I was more interested in the glimpse of back story Don dropped in passing.  Villains are always better when you know more about them and Verminator offers something of a look at what Don might have been like had he grown to value science and tech over body and soul.  Don’s always been the mad scientist and inventor of the group, but Splinter’s martial arts training and spiritual guidance kept him leveled; he was raised to appreciate nature and physical fitness first and foremost.  Verminator, or Manx, is what Don would have been like had he lacked that upbringing; a capable scientist and inventor with no value for his own body or the natural world-itself, so much so that he traded his humanity for cybernetic upgrades and callously sells out the Earth for material gain.

From that perspective, Verminator’s a more interesting villain than he otherwise might be.  And, in fact, Verminator is one of the reasons I always felt the cyborg-Don of the Image TMNT Vol. 3 series rang so false.  Regardless of what continuity you ascribe to, Don is not a character that would embrace becoming a soulless machine because “firepower is cool”.

As for the Hitler stuff, as insanely daring as it was for a kid’s comic, the pacing threw the story off and the inclusion of Hitler’s shenanigans seems rather pointless to the overall story.  There’s a major rush to get the set pieces in place, so everything begins jumping around.  Where did Hitler’s brain get that robot body?  He joins with his younger self and forms an alliance completely off-panel and in a very short span of time (seemingly only minutes).  Then his robot body is destroyed by a convenient bomb and Raph knocks young-Hitler out.  Then… young-Hitler BEATS them to the tunnel, somehow, and there’s a sloppy conversation about Hell that elicits Hitler to shoot himself in the head (so as not to mess up history).

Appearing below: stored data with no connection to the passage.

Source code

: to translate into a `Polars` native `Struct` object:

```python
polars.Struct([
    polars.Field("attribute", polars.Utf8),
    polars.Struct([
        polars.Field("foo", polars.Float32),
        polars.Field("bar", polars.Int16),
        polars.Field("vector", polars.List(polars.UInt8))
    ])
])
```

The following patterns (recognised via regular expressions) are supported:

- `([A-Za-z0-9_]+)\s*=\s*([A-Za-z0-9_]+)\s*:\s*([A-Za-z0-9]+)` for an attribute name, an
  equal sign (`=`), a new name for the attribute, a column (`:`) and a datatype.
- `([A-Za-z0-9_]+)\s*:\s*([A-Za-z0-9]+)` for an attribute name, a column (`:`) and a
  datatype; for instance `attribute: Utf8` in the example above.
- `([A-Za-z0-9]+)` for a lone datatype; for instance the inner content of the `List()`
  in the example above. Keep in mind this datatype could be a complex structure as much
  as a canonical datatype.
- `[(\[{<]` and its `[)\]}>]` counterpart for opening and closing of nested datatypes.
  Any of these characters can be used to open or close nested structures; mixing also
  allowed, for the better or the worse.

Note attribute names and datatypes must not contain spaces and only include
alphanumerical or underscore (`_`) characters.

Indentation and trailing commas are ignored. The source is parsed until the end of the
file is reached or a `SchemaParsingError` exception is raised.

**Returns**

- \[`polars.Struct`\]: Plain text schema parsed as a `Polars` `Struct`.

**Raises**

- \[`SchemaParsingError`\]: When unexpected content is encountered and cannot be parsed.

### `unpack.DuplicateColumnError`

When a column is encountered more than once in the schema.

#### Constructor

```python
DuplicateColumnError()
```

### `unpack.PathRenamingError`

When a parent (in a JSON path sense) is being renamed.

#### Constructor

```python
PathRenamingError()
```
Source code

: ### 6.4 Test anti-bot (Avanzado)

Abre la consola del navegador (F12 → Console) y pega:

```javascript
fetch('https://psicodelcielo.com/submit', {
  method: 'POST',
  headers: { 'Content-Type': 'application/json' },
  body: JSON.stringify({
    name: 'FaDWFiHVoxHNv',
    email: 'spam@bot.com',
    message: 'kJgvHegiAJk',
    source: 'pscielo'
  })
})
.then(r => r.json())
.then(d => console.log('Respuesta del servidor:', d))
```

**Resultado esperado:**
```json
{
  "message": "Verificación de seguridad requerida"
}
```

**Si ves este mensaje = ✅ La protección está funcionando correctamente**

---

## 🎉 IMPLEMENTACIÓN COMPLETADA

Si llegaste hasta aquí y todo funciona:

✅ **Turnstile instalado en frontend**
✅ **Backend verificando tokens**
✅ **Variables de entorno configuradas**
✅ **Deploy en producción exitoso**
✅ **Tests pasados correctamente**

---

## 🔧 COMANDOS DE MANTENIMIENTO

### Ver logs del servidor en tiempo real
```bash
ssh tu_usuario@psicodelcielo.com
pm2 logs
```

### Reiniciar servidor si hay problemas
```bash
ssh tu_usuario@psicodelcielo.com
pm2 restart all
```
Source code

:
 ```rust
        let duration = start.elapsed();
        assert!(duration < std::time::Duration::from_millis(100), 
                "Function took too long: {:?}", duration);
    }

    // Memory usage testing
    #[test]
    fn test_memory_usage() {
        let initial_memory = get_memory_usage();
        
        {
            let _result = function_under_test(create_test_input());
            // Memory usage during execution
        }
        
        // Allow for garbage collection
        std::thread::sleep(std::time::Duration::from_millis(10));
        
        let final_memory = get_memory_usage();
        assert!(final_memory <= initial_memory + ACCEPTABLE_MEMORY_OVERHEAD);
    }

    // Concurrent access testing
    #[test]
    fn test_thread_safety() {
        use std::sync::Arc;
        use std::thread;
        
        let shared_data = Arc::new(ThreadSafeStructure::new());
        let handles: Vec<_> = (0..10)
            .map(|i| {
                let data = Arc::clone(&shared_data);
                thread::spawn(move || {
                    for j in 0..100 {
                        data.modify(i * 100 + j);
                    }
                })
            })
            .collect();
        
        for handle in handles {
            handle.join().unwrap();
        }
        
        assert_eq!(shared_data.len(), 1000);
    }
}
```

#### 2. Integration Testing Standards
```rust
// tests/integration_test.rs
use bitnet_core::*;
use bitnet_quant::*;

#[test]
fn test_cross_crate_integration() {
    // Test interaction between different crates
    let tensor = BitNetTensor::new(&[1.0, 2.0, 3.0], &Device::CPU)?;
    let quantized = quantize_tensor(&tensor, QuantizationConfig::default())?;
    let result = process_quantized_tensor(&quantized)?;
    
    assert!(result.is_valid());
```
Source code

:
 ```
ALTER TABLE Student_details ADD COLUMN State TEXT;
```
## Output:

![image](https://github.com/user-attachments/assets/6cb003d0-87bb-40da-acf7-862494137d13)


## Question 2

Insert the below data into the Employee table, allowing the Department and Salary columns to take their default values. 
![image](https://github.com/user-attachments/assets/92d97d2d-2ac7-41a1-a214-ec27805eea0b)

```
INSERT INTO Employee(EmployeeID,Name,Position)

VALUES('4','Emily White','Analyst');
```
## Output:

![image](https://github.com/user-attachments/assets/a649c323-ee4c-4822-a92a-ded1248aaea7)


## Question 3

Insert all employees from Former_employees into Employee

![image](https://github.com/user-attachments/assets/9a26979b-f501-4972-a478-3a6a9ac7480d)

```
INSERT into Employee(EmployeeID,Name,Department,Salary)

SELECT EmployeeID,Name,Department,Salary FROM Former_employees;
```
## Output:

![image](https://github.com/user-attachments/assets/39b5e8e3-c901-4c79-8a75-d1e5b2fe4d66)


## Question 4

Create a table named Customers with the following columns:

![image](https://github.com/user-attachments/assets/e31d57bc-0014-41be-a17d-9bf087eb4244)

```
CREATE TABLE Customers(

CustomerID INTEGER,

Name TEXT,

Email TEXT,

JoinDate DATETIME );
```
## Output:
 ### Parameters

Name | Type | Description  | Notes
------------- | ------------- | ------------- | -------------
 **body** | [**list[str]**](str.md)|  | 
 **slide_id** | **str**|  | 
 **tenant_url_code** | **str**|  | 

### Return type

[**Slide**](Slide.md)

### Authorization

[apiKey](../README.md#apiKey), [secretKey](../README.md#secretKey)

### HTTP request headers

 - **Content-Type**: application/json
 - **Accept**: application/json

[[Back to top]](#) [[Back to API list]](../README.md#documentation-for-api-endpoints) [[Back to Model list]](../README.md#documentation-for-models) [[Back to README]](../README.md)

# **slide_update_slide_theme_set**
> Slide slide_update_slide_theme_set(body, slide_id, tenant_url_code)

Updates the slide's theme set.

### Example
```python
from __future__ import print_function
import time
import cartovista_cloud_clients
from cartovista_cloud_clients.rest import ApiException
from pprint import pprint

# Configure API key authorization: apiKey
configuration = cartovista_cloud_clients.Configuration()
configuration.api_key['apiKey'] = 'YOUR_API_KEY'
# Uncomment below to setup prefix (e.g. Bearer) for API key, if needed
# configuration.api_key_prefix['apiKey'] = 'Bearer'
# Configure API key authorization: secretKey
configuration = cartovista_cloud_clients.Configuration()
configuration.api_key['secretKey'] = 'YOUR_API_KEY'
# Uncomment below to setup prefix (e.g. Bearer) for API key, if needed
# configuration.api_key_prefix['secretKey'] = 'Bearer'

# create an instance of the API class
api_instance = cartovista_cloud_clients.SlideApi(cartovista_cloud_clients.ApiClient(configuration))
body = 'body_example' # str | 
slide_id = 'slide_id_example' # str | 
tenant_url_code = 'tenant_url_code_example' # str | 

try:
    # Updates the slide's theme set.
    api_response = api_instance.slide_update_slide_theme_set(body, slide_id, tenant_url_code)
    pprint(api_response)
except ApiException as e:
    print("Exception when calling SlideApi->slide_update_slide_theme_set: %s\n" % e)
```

The whole thing left me with the impression that Murphy (Clarrain) wanted to do a whole lot more with the evildoings of Hitler’s grey matter in Nazi Germany, but was thusly forced to truncate it all into a nearly incomprehensible series of panels.  The end result is still shocking as all Hell for its content but is ultimately a total mess to read.

Artistically, this is some of Allan’s best work, though.  Raph belting Hitler in the jaw is pretty awesome, despite everything I said about the story pacing, and the overall action layouts of this issue are astounding.  His skill with expression also takes point on some of the more comedic scenes, like Don losing the time slip remote and Raph’s droll response to the dilemma.

As for the April back-up; this thing is a pain to read in 5-page chunks.  I really have little new to say about this installment beyond the fact that, in her old age, April has apparently become a rather crappy ninja.  People on the streets see her running along the rooftops and she’s caught seconds after breaking into the theater.

Ninja-ing is a young woman’s game, April.  Think about retiring.

Grade: C (as in, “Can’t say I enjoy admitting it, but damn did the Nazi’s have cool uniforms”.)